Parts of the exercise:
**a)** In the text on strawbale moisture, what moisture content will wood adsorb from the air at 98% relative humidity?
**b)** Write the next few sentences of the text on strawbale walls and moisture, picking up right after its final sentence.

Document text:
════════
2.1.2. “The capillary transport properties of strawbale have also not been measured. While the walls of the stalks will wick liquid water (because of the nature of the small cellulosic walls), the bale itself is composed of mostly large pores which will not wick water. Therefore, the water uptake of a strawbale will be slow, and should quickly reach equilibrium with drying. In general, liquid transfer of the straw has no practical importance since liquid water should not be allowed to contact strawbales. “

“Wood (and likely straw) will adsorb vapor from the air up to approximately 25% moisture content at 98% relative humidity, but fully capillary saturated wood may hold two to four times this amount of water. Once a material is capillary saturated it will generally not be able to store any more moisture. Hence, when this moisture content is exceeded, a material is called over-saturated, and drainage, if possible, will begin to remove the excess moisture.”

The rubble trench and good drainage away from bales will remove the excess water and/or moisture depending on phase of H20, if needed, which is very unlikely it reaches 100 % saturation from capillary suction…it have to be sitting in a puddle of water for a long time. Take a look at how much moisture wood can store especially spruce in the graphs 2.3, then look at concrete/mortar not a lot so, it will drain due to low adsorption (ability to store moisture at the surface). When rendered with a clay stucco-plaster that has very high adsorption and diffusion combined with a high insulation value of bales (r-30 to r-50) and slow heat transfer, any moisture should dry out in the wall or allowed to drain, evaporate, and wick out or down.
════════
Entries provided:
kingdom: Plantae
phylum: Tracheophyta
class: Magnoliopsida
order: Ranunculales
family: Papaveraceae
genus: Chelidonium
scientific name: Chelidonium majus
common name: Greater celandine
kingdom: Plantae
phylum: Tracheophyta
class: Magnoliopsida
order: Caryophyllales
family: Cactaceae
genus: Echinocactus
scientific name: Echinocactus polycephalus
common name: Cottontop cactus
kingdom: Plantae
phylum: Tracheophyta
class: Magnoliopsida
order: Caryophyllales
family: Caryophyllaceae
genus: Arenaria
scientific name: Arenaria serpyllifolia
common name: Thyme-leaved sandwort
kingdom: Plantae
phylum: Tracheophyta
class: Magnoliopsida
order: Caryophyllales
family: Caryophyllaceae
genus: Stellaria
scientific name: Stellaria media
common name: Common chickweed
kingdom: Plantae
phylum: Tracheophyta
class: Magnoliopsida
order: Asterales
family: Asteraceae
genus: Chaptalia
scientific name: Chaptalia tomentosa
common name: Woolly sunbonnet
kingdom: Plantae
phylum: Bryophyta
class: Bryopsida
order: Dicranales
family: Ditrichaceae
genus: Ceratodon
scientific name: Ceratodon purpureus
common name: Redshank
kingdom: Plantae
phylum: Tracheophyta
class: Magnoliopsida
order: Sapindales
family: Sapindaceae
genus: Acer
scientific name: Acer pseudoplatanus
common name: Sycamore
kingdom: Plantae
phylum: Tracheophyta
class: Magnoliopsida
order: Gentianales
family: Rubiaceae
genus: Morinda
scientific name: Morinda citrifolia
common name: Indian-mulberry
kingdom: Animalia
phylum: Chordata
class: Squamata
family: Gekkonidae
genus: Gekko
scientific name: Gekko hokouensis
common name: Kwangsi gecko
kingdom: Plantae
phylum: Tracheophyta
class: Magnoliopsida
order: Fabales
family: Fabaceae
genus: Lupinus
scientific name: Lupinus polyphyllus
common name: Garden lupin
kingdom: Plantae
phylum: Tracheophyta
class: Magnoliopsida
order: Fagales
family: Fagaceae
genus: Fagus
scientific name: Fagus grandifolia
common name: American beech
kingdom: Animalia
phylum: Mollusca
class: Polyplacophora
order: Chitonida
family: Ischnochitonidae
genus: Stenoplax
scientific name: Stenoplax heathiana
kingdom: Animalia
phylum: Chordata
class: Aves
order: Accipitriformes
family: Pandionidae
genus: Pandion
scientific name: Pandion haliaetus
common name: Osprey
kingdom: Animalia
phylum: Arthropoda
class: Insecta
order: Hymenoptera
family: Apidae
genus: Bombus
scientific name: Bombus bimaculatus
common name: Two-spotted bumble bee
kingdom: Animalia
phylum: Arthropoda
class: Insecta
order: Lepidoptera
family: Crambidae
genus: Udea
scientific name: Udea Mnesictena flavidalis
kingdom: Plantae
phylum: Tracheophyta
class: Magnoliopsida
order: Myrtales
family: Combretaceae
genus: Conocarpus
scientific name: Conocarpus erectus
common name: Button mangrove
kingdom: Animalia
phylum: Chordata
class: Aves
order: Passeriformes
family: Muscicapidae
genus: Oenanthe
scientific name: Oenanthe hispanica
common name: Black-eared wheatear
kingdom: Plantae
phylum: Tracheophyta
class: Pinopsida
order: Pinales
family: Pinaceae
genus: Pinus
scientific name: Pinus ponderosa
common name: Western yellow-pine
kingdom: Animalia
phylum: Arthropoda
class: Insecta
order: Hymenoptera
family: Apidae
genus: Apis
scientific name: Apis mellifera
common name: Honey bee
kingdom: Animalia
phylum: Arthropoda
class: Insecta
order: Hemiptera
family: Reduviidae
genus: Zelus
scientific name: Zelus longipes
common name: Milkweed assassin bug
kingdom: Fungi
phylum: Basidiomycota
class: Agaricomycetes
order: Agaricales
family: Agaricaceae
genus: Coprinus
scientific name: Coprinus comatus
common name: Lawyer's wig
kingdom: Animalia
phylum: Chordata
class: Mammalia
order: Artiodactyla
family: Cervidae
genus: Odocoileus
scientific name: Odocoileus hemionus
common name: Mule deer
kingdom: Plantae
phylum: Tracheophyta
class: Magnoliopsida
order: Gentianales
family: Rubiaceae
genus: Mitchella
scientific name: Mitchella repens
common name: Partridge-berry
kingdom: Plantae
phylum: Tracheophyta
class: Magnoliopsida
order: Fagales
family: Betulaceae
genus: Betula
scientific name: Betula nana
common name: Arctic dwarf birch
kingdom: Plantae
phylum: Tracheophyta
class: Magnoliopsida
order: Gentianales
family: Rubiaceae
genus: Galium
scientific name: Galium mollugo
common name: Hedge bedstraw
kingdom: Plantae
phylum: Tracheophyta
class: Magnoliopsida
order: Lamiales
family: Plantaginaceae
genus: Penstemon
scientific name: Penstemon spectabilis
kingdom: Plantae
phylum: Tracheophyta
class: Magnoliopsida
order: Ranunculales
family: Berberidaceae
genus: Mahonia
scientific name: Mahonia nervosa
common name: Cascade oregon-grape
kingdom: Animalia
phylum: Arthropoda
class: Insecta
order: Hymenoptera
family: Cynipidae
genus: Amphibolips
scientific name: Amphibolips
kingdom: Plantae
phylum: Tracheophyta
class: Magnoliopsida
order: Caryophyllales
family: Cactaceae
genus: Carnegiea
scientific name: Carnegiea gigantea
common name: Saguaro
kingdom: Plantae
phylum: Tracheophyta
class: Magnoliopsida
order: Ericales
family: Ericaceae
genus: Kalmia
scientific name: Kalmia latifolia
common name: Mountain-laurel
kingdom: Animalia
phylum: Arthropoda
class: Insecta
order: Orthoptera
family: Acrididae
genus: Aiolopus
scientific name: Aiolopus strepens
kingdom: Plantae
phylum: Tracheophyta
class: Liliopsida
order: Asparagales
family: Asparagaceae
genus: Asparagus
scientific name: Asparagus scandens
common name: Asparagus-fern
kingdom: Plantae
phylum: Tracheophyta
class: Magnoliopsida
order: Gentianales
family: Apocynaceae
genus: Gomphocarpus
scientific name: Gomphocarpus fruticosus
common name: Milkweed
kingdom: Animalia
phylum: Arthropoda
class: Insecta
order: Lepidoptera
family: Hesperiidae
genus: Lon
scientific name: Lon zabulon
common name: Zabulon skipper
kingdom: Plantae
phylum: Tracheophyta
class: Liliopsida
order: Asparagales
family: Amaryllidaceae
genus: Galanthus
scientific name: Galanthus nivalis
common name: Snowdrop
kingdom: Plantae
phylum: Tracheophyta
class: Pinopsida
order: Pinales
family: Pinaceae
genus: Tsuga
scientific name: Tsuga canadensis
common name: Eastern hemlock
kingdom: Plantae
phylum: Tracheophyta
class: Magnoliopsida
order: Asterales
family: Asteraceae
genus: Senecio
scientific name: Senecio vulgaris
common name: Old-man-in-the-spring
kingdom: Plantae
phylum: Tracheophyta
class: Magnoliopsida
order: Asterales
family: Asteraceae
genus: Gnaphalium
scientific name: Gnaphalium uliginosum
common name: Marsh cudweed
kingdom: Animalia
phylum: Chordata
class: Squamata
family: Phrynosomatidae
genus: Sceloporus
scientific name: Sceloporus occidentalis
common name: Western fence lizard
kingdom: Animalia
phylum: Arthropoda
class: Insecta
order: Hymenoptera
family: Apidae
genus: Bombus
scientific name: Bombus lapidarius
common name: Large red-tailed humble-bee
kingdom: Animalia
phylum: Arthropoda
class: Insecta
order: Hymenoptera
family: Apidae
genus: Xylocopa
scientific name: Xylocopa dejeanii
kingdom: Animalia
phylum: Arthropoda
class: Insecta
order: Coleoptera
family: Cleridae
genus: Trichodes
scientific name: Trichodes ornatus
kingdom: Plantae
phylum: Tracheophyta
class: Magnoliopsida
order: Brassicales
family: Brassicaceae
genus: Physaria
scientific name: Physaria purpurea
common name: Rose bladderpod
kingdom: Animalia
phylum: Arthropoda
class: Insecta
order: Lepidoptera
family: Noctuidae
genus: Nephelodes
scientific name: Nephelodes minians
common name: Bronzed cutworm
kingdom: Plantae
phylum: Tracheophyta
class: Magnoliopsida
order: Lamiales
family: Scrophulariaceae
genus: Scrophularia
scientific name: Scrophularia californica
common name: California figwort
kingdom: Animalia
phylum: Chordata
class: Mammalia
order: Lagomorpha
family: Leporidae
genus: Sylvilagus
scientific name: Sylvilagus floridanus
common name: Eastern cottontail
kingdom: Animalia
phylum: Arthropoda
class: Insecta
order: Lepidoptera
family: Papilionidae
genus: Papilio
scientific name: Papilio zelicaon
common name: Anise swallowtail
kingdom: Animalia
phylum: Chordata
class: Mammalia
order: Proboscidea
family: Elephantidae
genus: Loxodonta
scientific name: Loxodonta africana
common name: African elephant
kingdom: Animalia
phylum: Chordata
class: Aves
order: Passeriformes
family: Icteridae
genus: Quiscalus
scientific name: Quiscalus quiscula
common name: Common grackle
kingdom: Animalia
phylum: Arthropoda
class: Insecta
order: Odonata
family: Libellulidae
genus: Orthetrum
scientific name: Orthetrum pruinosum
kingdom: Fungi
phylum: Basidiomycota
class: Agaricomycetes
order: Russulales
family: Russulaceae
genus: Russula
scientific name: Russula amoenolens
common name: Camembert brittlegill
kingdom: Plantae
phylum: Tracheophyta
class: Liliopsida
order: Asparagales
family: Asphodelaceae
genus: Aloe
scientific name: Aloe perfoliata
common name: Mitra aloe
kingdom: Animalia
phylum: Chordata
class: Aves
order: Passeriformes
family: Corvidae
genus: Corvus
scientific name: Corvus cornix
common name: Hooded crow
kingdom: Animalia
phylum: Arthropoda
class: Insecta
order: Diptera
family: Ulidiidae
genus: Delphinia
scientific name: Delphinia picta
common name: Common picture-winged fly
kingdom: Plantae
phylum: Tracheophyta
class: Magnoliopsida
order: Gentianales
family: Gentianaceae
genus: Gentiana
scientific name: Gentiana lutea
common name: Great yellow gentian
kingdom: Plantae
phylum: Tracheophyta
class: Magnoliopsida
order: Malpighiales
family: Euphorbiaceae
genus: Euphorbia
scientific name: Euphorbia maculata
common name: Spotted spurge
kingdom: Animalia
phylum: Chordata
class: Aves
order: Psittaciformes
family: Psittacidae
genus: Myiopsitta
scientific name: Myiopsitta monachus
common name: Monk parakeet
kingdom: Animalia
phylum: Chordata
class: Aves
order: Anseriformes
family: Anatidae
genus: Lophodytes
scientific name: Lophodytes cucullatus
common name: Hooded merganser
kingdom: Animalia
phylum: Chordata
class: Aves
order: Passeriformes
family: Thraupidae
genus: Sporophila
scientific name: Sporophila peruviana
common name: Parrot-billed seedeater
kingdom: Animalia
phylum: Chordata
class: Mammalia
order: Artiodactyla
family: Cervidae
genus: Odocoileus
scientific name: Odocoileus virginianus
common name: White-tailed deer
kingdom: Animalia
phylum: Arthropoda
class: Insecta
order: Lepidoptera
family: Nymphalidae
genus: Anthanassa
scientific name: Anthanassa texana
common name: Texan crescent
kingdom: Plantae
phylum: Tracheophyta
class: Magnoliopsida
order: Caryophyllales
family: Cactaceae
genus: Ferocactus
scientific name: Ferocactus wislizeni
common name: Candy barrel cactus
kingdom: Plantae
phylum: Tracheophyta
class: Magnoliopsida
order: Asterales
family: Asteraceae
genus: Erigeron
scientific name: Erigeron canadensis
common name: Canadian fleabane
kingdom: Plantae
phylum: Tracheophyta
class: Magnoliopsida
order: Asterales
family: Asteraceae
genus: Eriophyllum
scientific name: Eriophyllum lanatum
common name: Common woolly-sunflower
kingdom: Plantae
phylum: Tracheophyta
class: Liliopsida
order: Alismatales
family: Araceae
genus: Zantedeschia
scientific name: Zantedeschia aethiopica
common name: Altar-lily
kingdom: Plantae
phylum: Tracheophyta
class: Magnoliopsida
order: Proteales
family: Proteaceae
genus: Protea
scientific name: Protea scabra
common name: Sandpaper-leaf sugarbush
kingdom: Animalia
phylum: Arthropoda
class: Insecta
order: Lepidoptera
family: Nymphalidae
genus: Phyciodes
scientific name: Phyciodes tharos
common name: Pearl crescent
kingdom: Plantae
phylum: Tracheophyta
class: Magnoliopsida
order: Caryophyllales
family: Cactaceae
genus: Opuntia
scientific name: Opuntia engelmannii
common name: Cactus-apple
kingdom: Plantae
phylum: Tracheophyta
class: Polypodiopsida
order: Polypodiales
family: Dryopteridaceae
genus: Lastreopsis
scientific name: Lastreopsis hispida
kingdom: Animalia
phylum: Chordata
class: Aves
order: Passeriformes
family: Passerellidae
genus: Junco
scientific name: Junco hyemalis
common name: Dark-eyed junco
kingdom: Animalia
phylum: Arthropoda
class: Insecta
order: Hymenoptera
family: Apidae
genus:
════════
Outputs:
**a)** Approximately 25%.

**b)**
Here is what code says,

AR105.6.5 Separation of bales and concrete. A sheet or liquid-applied Class II vapor retarder shall be installed between bales and supporting concrete or masonry. The bales shall be separated from the vapor retarder by not less than 3/4 inch (19 mm), and that space shall be filled with an insulating material such as wood or rigid insulation, or a material that allows vapor dispersion such as gravel, or other approved insulating or vapor dispersion material. Sill plates shall be installed at this interface in accordance with Section AR105.3. Where bales abut a concrete or masonry wall that retains earth, a Class II vapor retarder shall be provided between such wall and the bales.

AR105.6.6 Separation of bales and earth. Bales shall be separated from earth by not less than of 8” (203 mm). AR105.6.7 Separation of exterior plaster and earth. Exterior plaster applied to straw bales shall be located not less than 6 inches (102 mm) above earth or 3 inches (51 mm) above paved areas.

I’m assuming the intent of the ¾ gap is in the rare case of saturation drainage can occur since code does not know how much it rains in all international climates it is conservative. Class 2 or 1 perm is code minimum or any material that allows “vapor” dispersion drainage.

Here I drew up a quick sketch that should work for a concrete stem, cinder block, or rubble trench only with it no need for a sill or insulation gap. You can run utilities like plumbing in a vented or sealed crawl space depending on climate, or put a 2’ pony wall where the ¾ gap is to run electrical….alot of folks put pony walls on slabs or earth floors with plumbing in them. Nothing wrong with strawbales in wet climates, as long as you are breathable and do not use vapor barriers like plastic (less than 1 perm, anywhere!) Protect the stucco from rain erosion with good hat and boots.

Good luck!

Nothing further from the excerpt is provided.